Saturday, 01 November 2008

  • Conversation with Penn

    Penn and I had gotten into a conversation about Don, my roommate and former best friend. I had mentioned that Don was sleeping and suffering from a blood clot in is abdominal.


    "You should go and try to see if there's anything you can do for him," Penn told me.

    "There is nothing that I can do for him."

    "There's always something more that you can do."

    "There is nothing more that I can do... What? I'm a bad friend aren't I?" I asked.

    "Yes you are," he replied, "and at this rate you'll be a bad wife too."

    "Well... that's what you think." I said a bit hurt, "I guess it's a good thing you have a good wife then."

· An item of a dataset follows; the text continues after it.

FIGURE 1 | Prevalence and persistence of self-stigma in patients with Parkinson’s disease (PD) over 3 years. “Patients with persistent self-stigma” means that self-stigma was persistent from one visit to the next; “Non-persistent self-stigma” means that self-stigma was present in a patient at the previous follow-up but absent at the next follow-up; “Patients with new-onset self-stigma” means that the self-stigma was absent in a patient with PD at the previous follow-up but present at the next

    Penn and I have a delicate friendship. We have feelings for each other that transcends the conventional and shouldn't exist. He is married and has a beautiful three-year-old son named Erik. His wife, Ollie, knows vaguely about our friendship and has asked me numerous times to stop contacting her husband. Although I know that I should honor the request of his wife, I could never do it, not unless he wanted me to.

    "This isn't about me," he said.

    "Then what is it about?" I asked probingly, "You brought up how insufficient I would be at being a wife."

    "Never mind."

    "You can't say never mind every time you want to dodge a topic."

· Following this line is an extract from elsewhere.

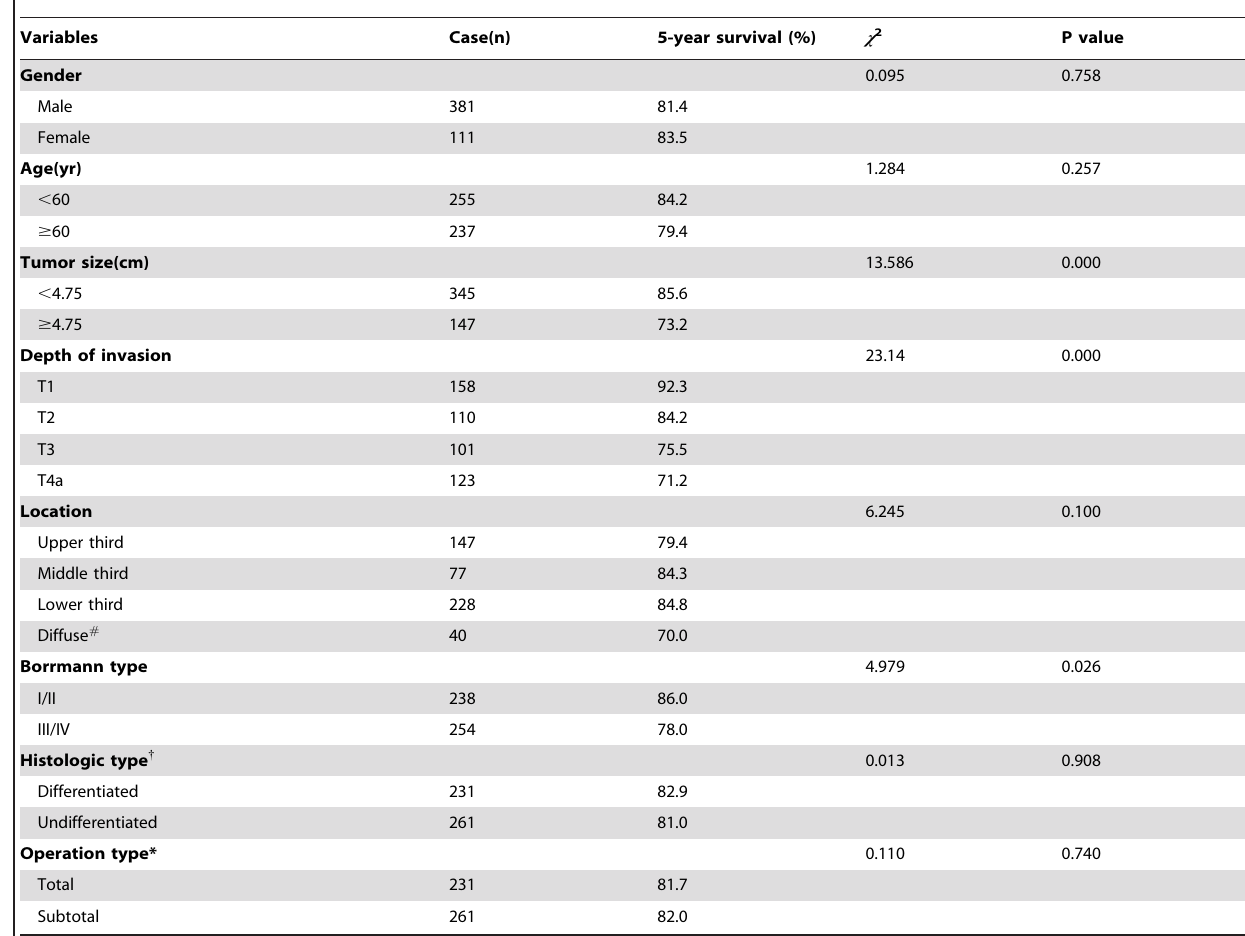
Table 1. Univariate analysis of patients by Kaplan-Meier method.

    "You just don't get it. I can't be there for you. You should talk to Don and be better to him," he said, once again.

    "I know that you can't be there for me. I'm not asking you to, it's you who don't get it."

    "Then tell me," Penn demanded.

    "About what?" I asked.

    "About what I don't get."

    "That Don and I are not compatible," I typed irritably, "I've told you so many times."

    "Some things in life are not doable but worth trying."

    "I'm not opt to try."

    "You haven't put much thought to what I said have you?"

    Don was my best friend. All through high school he was there for me along with Serenity, another dear friend. The three of us were inseparable; always getting into trouble with our late nights out. In August Don and I moved out together to Florida where we now live in a one bedroom apartment. Our relationship has since gone sour, and I relayed my frustrations and concerns to Penn, my one confidante. Penn suggested that Don and I get together so that physical closure would mend our differences. What Penn doesn't get is that his suggestion is simply revolting for me, hands down.

    "Oh, I have and my answer's the same," I rebuked, "Would you like to hear what I have to say about this matter though?"

    "No. Not until you're less selfish."

    "What makes me selfish?" I inquired wearily.

    "Think about how you started and how you got to where you are."

    "Oh, right. I only focus on my own happiness," I said hoping to sound sarcastic.

    "I know it sounds like I'm against you but I'm just being fair. I base my judgement on the facts that I know."

    The facts that he know does not include my emotions. I feel like he always listens to me half-heartily. When he does listen, he's too busy trying to decipher the hidden meaning behind the things I tell him that he never sees what is hidden in plain sight: my plea for assurance.

    "Well I guess you'll never hear my story then."